A pedra sempre acompanhou a história da arquitetura. Muito antes do concreto, aço e vidro, eram mármore, granito, calcário e outras rochas que davam forma a templos, palácios e monumentos. Saiba como essas pedras chegam até você.

Sérgio Tadeu Mafra
Sérgio Tadeu Mafra Repórter de Economia Regional · 23 de julho de 2026 · 2 min de leitura
Mármore e granito: história das pedras até chegarem à sua casa

A pedra sempre acompanhou a história da arquitetura. Muito antes de o concreto, o aço e o vidro dominarem as cidades, eram o mármore, o granito, o calcário e tantas outras rochas que davam forma a templos, palácios, pontes e monumentos. Desde as civilizações do Egito, da Grécia e de Roma, esses materiais eram escolhidos para erguer estruturas que resistiram aos séculos.

A história das pedras até chegarem à sua casa começa na extração. Em Minas Gerais, a mineração de rochas ornamentais movimenta a economia regional. Cada bloco de mármore ou granito passa por um processo que vai da lavra ao beneficiamento, gerando emprego e renda nas cidades do interior.

O mármore, formado pelo metamorfismo do calcário, sempre foi associado à nobreza e à arte. Escultores gregos e romanos o usavam para estátuas e fachadas. O granito, mais resistente, foi a base de pirâmides egípcias e fortificações medievais. Ambas as pedras, porém, compartilham um caminho: saem da natureza, passam por serras e polimentos, e viram bancadas, pisos ou revestimentos.

Em Minas, a indústria de rochas ornamentais emprega milhares de trabalhadores. O estado é um dos maiores produtores do país, com jazidas que abastecem o mercado interno e externo. A extração exige técnica e cuidado, pois cada veio de pedra é único. O beneficiamento transforma blocos brutos em chapas polidas, prontas para a construção civil.
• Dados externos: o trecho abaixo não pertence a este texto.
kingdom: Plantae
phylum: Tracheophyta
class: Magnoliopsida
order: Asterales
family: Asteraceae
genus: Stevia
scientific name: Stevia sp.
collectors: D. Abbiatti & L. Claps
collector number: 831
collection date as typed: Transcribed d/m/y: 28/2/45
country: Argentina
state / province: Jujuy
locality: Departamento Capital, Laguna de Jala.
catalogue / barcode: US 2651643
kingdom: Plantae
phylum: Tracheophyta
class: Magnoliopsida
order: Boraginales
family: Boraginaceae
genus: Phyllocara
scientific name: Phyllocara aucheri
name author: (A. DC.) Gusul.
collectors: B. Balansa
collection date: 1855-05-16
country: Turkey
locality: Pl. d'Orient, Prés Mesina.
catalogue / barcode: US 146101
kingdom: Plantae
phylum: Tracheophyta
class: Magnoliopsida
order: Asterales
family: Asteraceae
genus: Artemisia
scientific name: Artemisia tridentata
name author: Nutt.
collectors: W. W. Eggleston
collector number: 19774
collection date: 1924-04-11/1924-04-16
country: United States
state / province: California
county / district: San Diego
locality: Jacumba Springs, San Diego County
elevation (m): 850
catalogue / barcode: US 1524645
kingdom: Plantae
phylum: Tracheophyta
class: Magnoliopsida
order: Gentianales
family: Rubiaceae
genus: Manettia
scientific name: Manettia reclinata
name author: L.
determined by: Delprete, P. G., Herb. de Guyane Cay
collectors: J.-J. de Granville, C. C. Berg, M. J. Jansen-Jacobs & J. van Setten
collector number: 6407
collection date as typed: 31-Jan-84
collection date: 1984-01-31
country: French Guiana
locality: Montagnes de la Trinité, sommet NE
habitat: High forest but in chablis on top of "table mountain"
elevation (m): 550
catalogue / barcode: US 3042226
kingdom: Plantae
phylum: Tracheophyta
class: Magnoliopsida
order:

O calcário, outra rocha citada na história, também tem papel na arquitetura mineira. Muitas construções históricas de Ouro Preto e Tiradentes usam essa pedra, que com o tempo ganha pátina e charme. A escolha entre mármore, granito ou calcário depende do uso: granito para áreas externas, mármore para interiores nobres.

A chegada dessas pedras à sua casa envolve logística. Do transporte das jazidas às serrarias, cada etapa agrega valor. O preço final reflete o custo da extração, do corte, do polimento e do frete. Para o consumidor mineiro, a vantagem está na proximidade das fontes.

A tendência para os próximos anos é de crescimento na demanda por pedras naturais, impulsionada pela construção sustentável. Em Minas, a mineração de rochas ornamentais deve continuar gerando empregos, desde que haja investimento em tecnologia e respeito ao meio ambiente.

Perguntas Frequentes

Como o mármore é formado?

O mármore é formado pelo metamorfismo do calcário, um processo geológico que transforma a rocha sob alta pressão e temperatura.

Qual a diferença entre mármore e granito?

O granito é mais resistente e indicado para áreas externas, enquanto o mármore é mais nobre e usado em interiores.

Por que Minas Gerais é importante na produção de pedras?

Minas Gerais é um dos maiores produtores de rochas ornamentais do Brasil, com jazidas que geram emprego e renda no interior do estado.

Como as pedras chegam até minha casa?

Elas passam por extração, beneficiamento (corte e polimento) e transporte, processo que agrega valor ao produto final.

O calcário é usado na construção hoje?

Sim, especialmente em construções históricas e em projetos que buscam um visual rústico e tradicional.